After our two errands my son wasn’t up for anymore. The uneasiness of not being able to go home to Greenville. The inability to answer rhetorical questions like ‘how are you?’ weighed on him heavily. I drove him back to where his girlfriend is staying. Her family lost everything. At the beginning of July when I began to move he and his girlfriend south, I convinced them to leave all their winter clothes at her parent’s house to be picked up next trip up. Now their clothes are ash. A bad mom call on my part.
I went to Quincy Pharmacy next and the pharmacist was a wealth of understanding and empathy—Village Drug got most records transferred over. The clerk was a little officious and new and not quite ready to realize that there are customers who are walking trauma and I left there needing to cry with no place to do it.

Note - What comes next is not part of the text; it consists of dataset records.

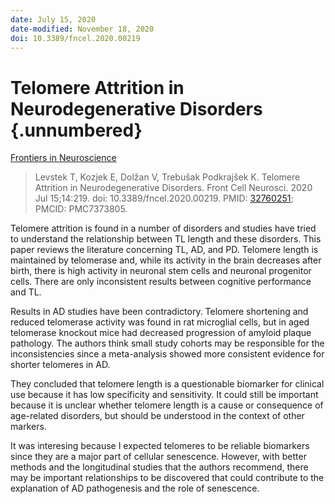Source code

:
 ```yaml
---
date: July 15, 2020
date-modified: November 18, 2020
doi: 10.3389/fncel.2020.00219
---
```


# Telomere Attrition in Neurodegenerative Disorders {.unnumbered}

[Frontiers in Neuroscience](https://www.frontiersin.org/articles/10.3389/fncel.2020.00219/full)

> Levstek T, Kozjek E, Dolžan V, Trebušak Podkrajšek K. Telomere Attrition in
> Neurodegenerative Disorders. Front Cell Neurosci. 2020 Jul 15;14:219. doi:
> 10.3389/fncel.2020.00219. PMID:
> [32760251](https://pubmed.ncbi.nlm.nih.gov/32760251); PMCID: PMC7373805.

Telomere attrition is found in a number of disorders and studies have tried to
understand the relationship between TL length and these disorders. This paper
reviews the literature concerning TL, AD, and PD. Telomere length is maintained
by telomerase and, while its activity in the brain decreases after birth, there
is high activity in neuronal stem cells and neuronal progenitor cells. There are
only inconsistent results between cognitive performance and TL.

Results in AD studies have been contradictory. Telomere shortening and reduced
telomerase activity was found in rat microglial cells, but in aged telomerase
knockout mice had decreased progression of amyloid plaque pathology. The authors
think small study cohorts may be responsible for the inconsistencies since a
meta-analysis showed more consistent evidence for shorter telomeres in AD.

They concluded that telomere length is a questionable biomarker for clinical
use because it has low specificity and sensitivity. It could still be important
because it is unclear whether telomere length is a cause or consequence of
age-related disorders, but should be understood in the context of other markers.

It was interesing because I expected telomeres to be reliable biomarkers since
they are a major part of cellular senescence. However, with better methods and
the longitudinal studies that the authors recommend, there may be important
relationships to be discovered that could contribute to the explanation of AD
pathogenesis and the role of senescence.
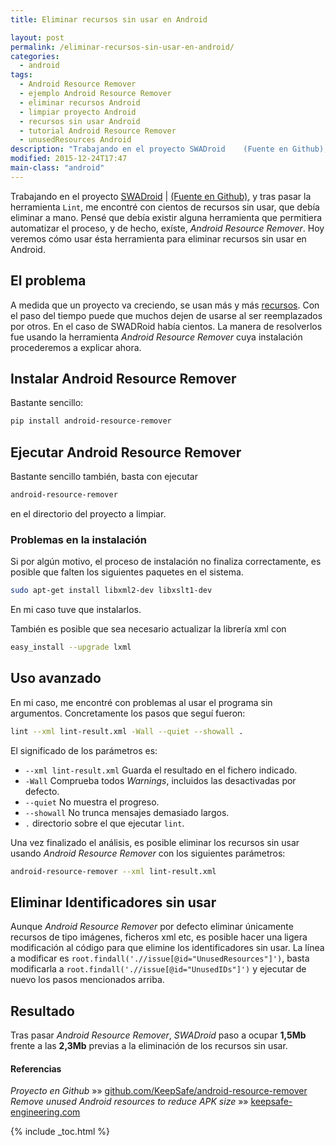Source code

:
 ```yaml
---
title: Eliminar recursos sin usar en Android

layout: post
permalink: /eliminar-recursos-sin-usar-en-android/
categories:
  - android
tags:
  - Android Resource Remover
  - ejemplo Android Resource Remover
  - eliminar recursos Android
  - limpiar proyecto Android
  - recursos sin usar Android
  - tutorial Android Resource Remover
  - unusedResources Android
description: "Trabajando en el proyecto SWADroid 	(Fuente en Github), y tras pasar la herramienta Lint, me encontré con cientos de recursos sin usar, que debía eliminar a mano. Pensé que debía existir alguna herramienta que permitiera automatizar el proceso, y de hecho, exíste, Android Resource Remover. Hoy veremos cómo usar ésta herramienta para eliminar recursos sin usar en Android."
modified: 2015-12-24T17:47
main-class: "android"
---
```

Trabajando en el proyecto [SWADroid][1] \| [(Fuente en Github)][2], y tras pasar la herramienta `Lint`, me encontré con cientos de recursos sin usar, que debía eliminar a mano. Pensé que debía existir alguna herramienta que permitiera automatizar el proceso, y de hecho, exíste, *Android Resource Remover*. Hoy veremos cómo usar ésta herramienta para eliminar recursos sin usar en Android.

<!--ad-->

## El problema

A medida que un proyecto va creciendo, se usan más y más [recursos][3]. Con el paso del tiempo puede que muchos dejen de usarse al ser reemplazados por otros. En el caso de SWADRoid había cientos. La manera de resolverlos fue usando la herramienta *Android Resource Remover* cuya instalación procederemos a explicar ahora.

## Instalar Android Resource Remover

Bastante sencillo:

```bash
pip install android-resource-remover

```

## Ejecutar Android Resource Remover

Bastante sencillo también, basta con ejecutar

```bash
android-resource-remover

```

en el directorio del proyecto a limpiar.

### Problemas en la instalación

Si por algún motivo, el proceso de instalación no finaliza correctamente, es posible que falten los siguientes paquetes en el sistema.

```bash
sudo apt-get install libxml2-dev libxslt1-dev

```

En mi caso tuve que instalarlos.

También es posible que sea necesario actualizar la librería xml con

```bash
easy_install --upgrade lxml

```

## Uso avanzado

En mi caso, me encontré con problemas al usar el programa sin argumentos. Concretamente los pasos que seguí fueron:

```bash
lint --xml lint-result.xml -Wall --quiet --showall .

```

El significado de los parámetros es:

  * `--xml lint-result.xml` Guarda el resultado en el fichero indicado.
  * `-Wall` Comprueba todos *Warnings*, incluidos las desactivadas por defecto.
  * `--quiet` No muestra el progreso.
  * `--showall` No trunca mensajes demasiado largos.
  * `.` directorio sobre el que ejecutar `lint`.

Una vez finalizado el análisis, es posible eliminar los recursos sin usar usando *Android Resource Remover* con los siguientes parámetros:

```bash
android-resource-remover --xml lint-result.xml

```

## Eliminar Identificadores sin usar

Aunque *Android Resource Remover* por defecto eliminar únicamente recursos de tipo imágenes, ficheros xml etc, es posible hacer una ligera modificación al código para que elimine los identificadores sin usar. La línea a modificar es `root.findall('.//issue[@id="UnusedResources"]')`, basta modificarla a `root.findall('.//issue[@id="UnusedIDs"]')` y ejecutar de nuevo los pasos mencionados arriba.

## Resultado

Tras pasar *Android Resource Remover*, *SWADroid* paso a ocupar **1,5Mb** frente a las **2,3Mb** previas a la eliminación de los recursos sin usar.

#### Referencias

*Proyecto en Github* »» <a href="https://github.com/KeepSafe/android-resource-remover" target="_blank">github.com/KeepSafe/android-resource-remover</a>  
*Remove unused Android resources to reduce APK size* »» <a href="http://keepsafe-engineering.tumblr.com/post/85828806276/remove-unused-android-resources" target="_blank">keepsafe-engineering.com</a>



 [1]: https://elbauldelprogramador.com/swadroid "Artículos en el blog de SWADroid"
 [2]: https://github.com/Amab/SWADroid/tree/develop "Proyecto en Github"
 [3]: https://elbauldelprogramador.com/programacion-android-recursos/ "PROGRAMACIÓN ANDROID: RECURSOS – INTRODUCCIÓN"

{% include _toc.html %}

Plumas Bank was wonderful. I’m sure many Greenville residents are doing this right now. But all through my day when I need something, I’m suddenly envisioning it in my office and then remember in a second of lag time that I have no office. I have no checks left of either account. They are in the drawer to the left in my rolltop desk that no longer exists. One draw over from all the letters I kept that my grandmother ever sent me. I have nothing. No example of her penmanship anymore. No little words of love and that hurts on a day like today when I’m walking in a daze.
The teller says Plumas Bank will expedite the new checks to my new p.o. box and for a moment I feel like it’s all going to work out. My other kid starts volleyball today. It feels almost normal.
Except I can’t breathe and my eyes are bloodshot red veined and white.
The friend my kid and I are staying with in Quincy tells me his daughter’s escrow is precarious. She wants to move back to Quincy, but her bank doesn’t want to loan to a couple in Plumas anymore. The house—though in town—will not be able to get insurance. There’s going to be a lot of that, I fear.
I’ve been asked a good deal about what makes Indian Valley special. I try to answer what I know to be true: this strange mixture of self-reliance and knowing that at the very least, your neighbors have your back even when large entities may not.
As I speak to people still in Indian Valley it becomes clear that the narrative of ‘guns drawn’ obstinacy was not the nature of everyone who stayed behind. People stayed behind because their experience of the county and the state told them that Indian Valley would be left to fend for themselves. That there would be no retardant drops for them. That watering their own property down would be the only thing that might save them.
The people of downtown areas of the Flats and Alta Camp Road think about the efforts to save Chester succeeding. They talk about their perceptions of Lake Almanor being saved over poor Greenville with both conspiracy and resignation.
It’s their stories I’m thinking about this morning. Knowing my fellow towns people woke up like I did a bit ago in a welcoming town that doesn’t feel like home.
This morning I’m off to the airport to get my kid out of here. Working for Hunter Hardware for four years straight got him some fast job interviews in southern California and he landed a part time position that he can do while in college. Starts Friday. I wonder if he’d ever move back, but I doubt it.
But first talking for 20 minutes at a conference on rural towns building back. Our houses will not be worth much here in Greenville. We will have little recourse other than try and eek out an existence—or walk away and lose even more.
Thank you to all who have been kind to us and my Greenville brethren. We appreciate it—even if we can’t always meet your eyes this week.